● THE DATA

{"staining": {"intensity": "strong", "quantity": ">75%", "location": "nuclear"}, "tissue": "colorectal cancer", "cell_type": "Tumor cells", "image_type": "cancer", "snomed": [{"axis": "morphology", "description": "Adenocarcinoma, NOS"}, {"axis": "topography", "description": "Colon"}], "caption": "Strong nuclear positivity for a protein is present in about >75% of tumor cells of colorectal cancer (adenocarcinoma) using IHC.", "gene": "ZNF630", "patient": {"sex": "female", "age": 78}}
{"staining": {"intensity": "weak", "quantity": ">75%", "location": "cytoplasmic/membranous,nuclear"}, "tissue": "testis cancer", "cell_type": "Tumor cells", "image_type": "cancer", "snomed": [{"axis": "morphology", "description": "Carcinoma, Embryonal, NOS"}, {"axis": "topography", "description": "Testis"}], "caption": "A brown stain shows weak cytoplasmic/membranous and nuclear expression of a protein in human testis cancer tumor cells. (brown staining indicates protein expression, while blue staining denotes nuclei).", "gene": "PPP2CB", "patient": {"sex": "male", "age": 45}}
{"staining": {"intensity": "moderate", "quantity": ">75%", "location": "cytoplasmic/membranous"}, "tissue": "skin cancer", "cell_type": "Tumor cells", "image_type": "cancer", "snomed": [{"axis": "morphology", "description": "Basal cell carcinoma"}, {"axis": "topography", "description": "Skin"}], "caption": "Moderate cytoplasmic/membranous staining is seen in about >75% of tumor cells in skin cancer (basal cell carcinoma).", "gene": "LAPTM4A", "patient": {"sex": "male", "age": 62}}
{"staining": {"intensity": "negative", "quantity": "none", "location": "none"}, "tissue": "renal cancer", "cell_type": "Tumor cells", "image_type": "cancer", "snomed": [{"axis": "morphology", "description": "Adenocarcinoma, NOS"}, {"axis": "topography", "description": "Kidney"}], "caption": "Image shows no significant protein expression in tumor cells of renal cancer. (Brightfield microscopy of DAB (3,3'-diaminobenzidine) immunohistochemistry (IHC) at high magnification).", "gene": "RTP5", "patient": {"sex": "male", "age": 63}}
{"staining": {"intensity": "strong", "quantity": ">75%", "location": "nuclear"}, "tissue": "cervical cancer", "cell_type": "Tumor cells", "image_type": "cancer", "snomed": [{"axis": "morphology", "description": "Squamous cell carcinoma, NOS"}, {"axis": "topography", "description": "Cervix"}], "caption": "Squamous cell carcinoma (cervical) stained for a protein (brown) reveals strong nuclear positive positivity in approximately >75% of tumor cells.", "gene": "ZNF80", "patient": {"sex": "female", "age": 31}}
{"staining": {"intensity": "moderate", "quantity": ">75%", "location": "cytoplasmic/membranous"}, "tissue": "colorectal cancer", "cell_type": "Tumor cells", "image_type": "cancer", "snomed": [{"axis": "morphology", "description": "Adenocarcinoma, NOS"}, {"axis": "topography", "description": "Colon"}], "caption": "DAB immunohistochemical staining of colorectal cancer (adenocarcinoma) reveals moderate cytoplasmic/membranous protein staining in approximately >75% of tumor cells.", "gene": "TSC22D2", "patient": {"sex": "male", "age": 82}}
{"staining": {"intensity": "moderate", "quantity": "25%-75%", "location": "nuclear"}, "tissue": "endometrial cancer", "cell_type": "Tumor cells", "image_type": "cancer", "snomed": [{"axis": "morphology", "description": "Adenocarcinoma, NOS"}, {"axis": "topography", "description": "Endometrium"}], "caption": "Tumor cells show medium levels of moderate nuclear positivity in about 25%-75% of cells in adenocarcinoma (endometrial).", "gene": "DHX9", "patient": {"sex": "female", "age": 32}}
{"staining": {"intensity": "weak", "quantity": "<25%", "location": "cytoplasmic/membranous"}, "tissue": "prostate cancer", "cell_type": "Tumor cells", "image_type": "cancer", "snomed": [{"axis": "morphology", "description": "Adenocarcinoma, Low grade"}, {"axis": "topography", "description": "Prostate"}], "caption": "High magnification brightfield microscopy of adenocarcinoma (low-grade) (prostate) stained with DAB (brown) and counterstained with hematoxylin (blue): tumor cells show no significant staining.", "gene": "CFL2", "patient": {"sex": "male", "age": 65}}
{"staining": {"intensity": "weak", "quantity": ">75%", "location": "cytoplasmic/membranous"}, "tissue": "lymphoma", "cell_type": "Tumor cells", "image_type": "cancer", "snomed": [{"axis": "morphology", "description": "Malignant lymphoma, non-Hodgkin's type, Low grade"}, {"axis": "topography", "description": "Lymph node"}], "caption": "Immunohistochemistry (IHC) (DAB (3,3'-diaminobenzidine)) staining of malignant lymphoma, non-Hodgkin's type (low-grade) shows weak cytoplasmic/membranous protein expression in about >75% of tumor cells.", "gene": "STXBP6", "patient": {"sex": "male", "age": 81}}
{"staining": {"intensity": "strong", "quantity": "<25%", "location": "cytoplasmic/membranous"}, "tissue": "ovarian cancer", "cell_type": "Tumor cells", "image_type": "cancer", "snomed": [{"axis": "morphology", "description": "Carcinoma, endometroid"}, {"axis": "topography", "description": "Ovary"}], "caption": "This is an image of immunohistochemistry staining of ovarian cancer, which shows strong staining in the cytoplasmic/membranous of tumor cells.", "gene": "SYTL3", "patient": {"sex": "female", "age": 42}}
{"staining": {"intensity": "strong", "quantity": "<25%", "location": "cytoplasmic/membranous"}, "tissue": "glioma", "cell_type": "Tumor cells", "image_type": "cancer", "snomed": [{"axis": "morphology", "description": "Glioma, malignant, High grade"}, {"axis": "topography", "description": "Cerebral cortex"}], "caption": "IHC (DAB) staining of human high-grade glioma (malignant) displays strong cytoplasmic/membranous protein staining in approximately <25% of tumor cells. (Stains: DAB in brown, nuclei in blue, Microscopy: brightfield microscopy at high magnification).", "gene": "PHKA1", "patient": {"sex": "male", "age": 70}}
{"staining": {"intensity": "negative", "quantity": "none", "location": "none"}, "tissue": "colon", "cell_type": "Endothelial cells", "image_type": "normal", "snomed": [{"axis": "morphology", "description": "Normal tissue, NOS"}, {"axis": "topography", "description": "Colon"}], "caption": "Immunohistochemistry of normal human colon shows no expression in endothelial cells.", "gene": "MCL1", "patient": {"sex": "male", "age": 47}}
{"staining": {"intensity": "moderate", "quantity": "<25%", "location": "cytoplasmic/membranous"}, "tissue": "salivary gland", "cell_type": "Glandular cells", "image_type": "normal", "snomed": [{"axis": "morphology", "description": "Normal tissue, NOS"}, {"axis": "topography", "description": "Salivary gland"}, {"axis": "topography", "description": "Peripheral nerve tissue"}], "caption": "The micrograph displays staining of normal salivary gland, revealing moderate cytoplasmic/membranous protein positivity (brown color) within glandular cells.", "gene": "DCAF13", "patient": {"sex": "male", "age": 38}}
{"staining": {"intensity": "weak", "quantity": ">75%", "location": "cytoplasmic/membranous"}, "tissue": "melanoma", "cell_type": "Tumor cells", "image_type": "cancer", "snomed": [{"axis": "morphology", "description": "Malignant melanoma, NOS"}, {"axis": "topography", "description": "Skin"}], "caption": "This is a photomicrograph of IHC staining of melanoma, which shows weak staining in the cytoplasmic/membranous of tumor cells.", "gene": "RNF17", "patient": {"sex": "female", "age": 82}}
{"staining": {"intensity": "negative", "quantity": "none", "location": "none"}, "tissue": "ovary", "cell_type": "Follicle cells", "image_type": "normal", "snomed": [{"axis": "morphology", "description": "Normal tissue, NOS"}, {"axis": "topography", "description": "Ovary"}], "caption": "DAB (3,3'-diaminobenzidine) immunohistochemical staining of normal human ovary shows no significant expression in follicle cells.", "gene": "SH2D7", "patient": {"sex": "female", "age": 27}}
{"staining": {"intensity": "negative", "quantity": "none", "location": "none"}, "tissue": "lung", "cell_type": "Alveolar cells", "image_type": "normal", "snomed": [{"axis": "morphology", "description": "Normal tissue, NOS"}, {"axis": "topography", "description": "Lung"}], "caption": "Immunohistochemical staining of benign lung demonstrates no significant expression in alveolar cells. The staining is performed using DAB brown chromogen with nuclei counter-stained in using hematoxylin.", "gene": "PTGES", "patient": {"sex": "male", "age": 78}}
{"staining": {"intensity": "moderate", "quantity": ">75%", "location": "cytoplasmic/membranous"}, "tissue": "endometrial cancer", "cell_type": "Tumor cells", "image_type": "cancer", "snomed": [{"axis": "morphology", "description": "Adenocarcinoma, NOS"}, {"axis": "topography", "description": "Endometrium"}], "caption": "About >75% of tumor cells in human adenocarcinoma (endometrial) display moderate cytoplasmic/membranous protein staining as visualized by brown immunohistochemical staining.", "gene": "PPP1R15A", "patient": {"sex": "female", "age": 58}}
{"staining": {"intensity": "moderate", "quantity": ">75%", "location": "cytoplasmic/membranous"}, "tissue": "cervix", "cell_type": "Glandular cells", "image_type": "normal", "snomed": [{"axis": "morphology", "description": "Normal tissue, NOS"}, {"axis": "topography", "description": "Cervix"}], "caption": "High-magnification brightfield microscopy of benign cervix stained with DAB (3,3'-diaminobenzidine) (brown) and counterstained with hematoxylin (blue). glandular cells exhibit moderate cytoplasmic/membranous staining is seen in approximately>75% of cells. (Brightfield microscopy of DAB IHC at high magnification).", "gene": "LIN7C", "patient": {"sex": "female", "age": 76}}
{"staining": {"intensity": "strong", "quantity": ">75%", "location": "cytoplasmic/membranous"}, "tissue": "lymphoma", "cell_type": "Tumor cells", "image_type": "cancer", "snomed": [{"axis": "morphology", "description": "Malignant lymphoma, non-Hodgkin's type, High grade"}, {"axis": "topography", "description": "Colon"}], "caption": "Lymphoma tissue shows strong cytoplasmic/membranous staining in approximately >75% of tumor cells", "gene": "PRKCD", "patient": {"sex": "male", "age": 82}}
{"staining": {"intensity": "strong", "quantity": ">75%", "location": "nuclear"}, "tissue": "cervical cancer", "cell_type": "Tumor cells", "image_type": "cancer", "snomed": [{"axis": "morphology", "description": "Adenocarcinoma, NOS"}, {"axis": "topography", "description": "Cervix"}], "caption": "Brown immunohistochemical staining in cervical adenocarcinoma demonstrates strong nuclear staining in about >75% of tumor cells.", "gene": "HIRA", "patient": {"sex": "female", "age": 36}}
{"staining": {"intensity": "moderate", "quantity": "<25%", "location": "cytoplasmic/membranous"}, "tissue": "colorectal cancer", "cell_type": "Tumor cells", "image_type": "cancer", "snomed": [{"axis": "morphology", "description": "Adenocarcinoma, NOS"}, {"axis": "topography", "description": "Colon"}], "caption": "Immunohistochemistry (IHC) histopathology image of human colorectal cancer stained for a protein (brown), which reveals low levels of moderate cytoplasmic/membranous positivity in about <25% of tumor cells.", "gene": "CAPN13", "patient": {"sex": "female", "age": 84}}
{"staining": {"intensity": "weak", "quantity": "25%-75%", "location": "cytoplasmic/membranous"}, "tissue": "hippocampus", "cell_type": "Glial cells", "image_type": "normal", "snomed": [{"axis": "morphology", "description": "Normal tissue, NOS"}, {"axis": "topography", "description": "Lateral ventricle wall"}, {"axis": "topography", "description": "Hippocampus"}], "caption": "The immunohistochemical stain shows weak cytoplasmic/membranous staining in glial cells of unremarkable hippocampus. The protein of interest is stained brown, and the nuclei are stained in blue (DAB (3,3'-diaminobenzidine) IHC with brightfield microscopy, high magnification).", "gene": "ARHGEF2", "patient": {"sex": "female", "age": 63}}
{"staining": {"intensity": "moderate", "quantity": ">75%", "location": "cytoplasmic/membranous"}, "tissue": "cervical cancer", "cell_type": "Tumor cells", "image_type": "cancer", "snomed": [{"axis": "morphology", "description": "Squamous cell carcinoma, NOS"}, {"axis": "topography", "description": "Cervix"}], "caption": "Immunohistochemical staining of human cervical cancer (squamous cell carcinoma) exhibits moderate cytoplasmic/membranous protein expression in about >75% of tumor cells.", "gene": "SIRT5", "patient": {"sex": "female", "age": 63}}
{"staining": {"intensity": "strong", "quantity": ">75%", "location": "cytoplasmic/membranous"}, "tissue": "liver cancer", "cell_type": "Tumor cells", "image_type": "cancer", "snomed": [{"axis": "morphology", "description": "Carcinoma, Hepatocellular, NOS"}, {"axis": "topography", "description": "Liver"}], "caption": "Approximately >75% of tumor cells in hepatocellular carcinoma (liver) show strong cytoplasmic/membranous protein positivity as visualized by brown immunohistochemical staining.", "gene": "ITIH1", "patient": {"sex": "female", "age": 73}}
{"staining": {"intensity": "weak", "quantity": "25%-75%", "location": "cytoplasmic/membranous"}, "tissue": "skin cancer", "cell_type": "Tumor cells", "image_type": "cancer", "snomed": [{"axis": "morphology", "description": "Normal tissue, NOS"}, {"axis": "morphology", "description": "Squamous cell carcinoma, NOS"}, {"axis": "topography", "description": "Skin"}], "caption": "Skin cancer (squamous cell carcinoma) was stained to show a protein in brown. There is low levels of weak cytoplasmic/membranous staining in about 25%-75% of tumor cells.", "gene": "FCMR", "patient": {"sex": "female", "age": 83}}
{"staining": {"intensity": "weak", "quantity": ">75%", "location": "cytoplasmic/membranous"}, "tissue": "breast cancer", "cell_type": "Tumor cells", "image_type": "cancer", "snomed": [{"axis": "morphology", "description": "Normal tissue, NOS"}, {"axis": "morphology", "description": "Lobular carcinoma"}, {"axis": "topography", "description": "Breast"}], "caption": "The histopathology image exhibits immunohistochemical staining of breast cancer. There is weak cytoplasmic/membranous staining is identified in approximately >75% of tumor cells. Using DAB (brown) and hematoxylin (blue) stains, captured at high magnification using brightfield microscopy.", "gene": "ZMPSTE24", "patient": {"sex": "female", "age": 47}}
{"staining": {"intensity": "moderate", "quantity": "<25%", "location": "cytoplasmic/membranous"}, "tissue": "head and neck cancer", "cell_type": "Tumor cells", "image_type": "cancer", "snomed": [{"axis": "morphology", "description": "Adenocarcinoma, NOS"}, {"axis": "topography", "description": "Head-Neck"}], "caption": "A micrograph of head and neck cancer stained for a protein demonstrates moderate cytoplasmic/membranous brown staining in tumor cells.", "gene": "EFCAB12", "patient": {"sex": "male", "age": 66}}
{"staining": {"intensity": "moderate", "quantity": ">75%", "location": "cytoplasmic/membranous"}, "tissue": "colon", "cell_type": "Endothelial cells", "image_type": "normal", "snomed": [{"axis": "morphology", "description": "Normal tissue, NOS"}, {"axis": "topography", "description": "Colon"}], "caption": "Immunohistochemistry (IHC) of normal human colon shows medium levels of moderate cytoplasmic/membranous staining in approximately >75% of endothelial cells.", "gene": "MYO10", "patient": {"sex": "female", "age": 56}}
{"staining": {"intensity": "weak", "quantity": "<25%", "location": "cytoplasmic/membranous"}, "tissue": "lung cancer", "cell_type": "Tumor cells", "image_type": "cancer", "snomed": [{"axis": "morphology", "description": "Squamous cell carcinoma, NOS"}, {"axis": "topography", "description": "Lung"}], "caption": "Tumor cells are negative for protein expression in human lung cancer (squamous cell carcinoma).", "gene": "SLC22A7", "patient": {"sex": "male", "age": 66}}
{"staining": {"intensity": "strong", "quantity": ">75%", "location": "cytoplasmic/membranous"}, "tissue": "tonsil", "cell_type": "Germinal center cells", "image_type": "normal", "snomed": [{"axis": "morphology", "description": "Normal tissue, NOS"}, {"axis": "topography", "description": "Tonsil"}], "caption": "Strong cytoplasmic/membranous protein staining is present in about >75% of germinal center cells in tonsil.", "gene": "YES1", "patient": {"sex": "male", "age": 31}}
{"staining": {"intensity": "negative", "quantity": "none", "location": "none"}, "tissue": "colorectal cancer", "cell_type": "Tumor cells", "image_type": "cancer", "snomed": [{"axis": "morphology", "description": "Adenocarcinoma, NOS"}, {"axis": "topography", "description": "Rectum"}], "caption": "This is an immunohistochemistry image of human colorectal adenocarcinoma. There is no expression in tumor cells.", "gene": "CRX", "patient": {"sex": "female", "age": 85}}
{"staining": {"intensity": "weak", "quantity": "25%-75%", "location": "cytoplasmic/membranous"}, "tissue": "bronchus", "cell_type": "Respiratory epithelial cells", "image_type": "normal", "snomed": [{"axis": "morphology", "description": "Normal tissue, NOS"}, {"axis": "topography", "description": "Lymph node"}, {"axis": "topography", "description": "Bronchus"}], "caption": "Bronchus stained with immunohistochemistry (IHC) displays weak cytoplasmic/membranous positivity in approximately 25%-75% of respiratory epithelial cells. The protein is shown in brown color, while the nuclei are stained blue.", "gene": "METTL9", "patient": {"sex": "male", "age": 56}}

● HOW TO COMPLETE THIS TASK
Only the lines from the first line of the records through the line with "brown stain shows" should be reproduced, exactly and with nothing added.

● RESPONSE AREA
{"staining": {"intensity": "strong", "quantity": ">75%", "location": "nuclear"}, "tissue": "colorectal cancer", "cell_type": "Tumor cells", "image_type": "cancer", "snomed": [{"axis": "morphology", "description": "Adenocarcinoma, NOS"}, {"axis": "topography", "description": "Colon"}], "caption": "Strong nuclear positivity for a protein is present in about >75% of tumor cells of colorectal cancer (adenocarcinoma) using IHC.", "gene": "ZNF630", "patient": {"sex": "female", "age": 78}}
{"staining": {"intensity": "weak", "quantity": ">75%", "location": "cytoplasmic/membranous,nuclear"}, "tissue": "testis cancer", "cell_type": "Tumor cells", "image_type": "cancer", "snomed": [{"axis": "morphology", "description": "Carcinoma, Embryonal, NOS"}, {"axis": "topography", "description": "Testis"}], "caption": "A brown stain shows weak cytoplasmic/membranous and nuclear expression of a protein in human testis cancer tumor cells. (brown staining indicates protein expression, while blue staining denotes nuclei).", "gene": "PPP2CB", "patient": {"sex": "male", "age": 45}}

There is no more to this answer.